===== Records to process =====
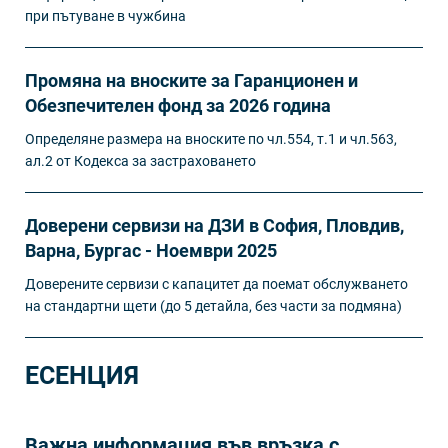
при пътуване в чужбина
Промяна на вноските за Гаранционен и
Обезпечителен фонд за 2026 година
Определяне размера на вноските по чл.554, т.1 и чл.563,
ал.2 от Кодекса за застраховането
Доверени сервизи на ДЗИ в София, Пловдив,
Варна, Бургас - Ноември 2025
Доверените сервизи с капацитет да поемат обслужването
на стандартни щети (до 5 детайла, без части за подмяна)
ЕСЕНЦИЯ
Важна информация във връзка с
=====
Work required - Although the records contain pictures, restate them word for word with those pictures left out.

Written reply -
при пътуване в чужбина
Промяна на вноските за Гаранционен и
Обезпечителен фонд за 2026 година
Определяне размера на вноските по чл.554, т.1 и чл.563,
ал.2 от Кодекса за застраховането
Доверени сервизи на ДЗИ в София, Пловдив,
Варна, Бургас - Ноември 2025
Доверените сервизи с капацитет да поемат обслужването
на стандартни щети (до 5 детайла, без части за подмяна)
ЕСЕНЦИЯ
Важна информация във връзка с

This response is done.